**DATA EXTRACT:**
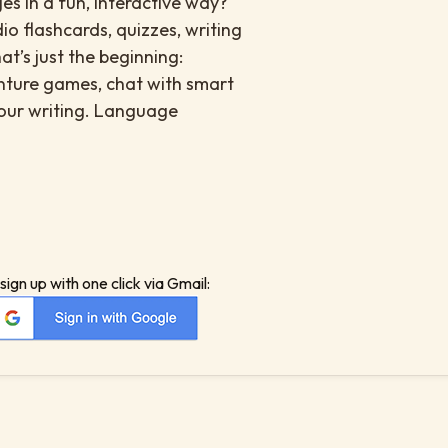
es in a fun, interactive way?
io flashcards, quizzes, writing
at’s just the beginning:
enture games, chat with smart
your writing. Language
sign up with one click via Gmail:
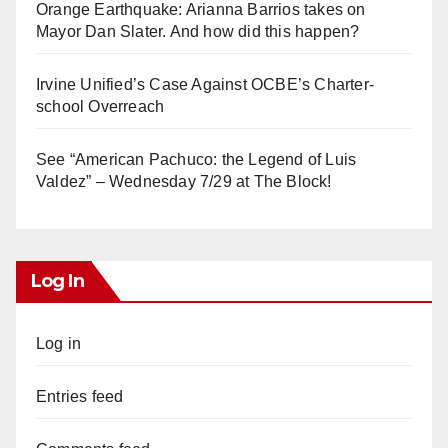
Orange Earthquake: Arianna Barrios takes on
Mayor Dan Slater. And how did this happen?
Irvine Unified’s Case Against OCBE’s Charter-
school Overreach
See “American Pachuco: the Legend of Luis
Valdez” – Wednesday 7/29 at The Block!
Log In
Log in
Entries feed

* * *

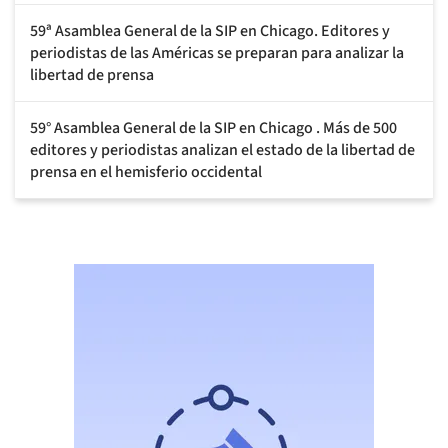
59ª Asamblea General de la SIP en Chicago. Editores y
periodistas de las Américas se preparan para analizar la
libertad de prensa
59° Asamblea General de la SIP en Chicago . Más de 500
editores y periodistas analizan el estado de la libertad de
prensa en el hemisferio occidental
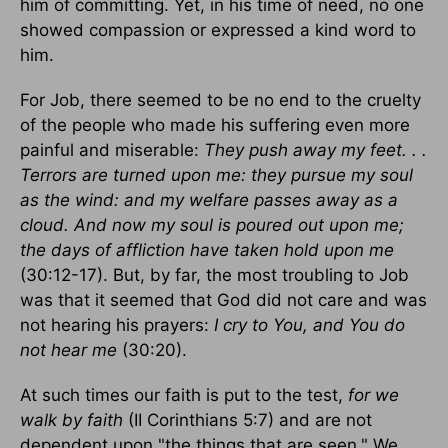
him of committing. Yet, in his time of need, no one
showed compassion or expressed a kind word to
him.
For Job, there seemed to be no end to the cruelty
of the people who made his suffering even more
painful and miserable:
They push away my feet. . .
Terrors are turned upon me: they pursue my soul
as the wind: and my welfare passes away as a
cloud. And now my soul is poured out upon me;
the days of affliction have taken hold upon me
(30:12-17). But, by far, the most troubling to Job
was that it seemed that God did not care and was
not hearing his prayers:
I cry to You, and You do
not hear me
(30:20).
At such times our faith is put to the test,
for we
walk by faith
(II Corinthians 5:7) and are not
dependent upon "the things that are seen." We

---

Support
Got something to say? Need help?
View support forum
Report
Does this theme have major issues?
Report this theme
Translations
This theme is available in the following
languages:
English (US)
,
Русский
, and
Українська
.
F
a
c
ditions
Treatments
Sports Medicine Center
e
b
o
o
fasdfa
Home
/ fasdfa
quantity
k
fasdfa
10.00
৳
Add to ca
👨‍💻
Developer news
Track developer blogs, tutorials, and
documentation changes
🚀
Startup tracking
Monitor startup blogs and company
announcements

**TASK:** Drop the pictures; return the lines above from the line containing "libertad de prensa" to the line containing "things that are", both included, exactly.

**SOLVED EXERCISE:**
libertad de prensa
59° Asamblea General de la SIP en Chicago . Más de 500
editores y periodistas analizan el estado de la libertad de
prensa en el hemisferio occidental
him of committing. Yet, in his time of need, no one
showed compassion or expressed a kind word to
him.
For Job, there seemed to be no end to the cruelty
of the people who made his suffering even more
painful and miserable:
They push away my feet. . .
Terrors are turned upon me: they pursue my soul
as the wind: and my welfare passes away as a
cloud. And now my soul is poured out upon me;
the days of affliction have taken hold upon me
(30:12-17). But, by far, the most troubling to Job
was that it seemed that God did not care and was
not hearing his prayers:
I cry to You, and You do
not hear me
(30:20).
At such times our faith is put to the test,
for we
walk by faith
(II Corinthians 5:7) and are not
dependent upon "the things that are seen." We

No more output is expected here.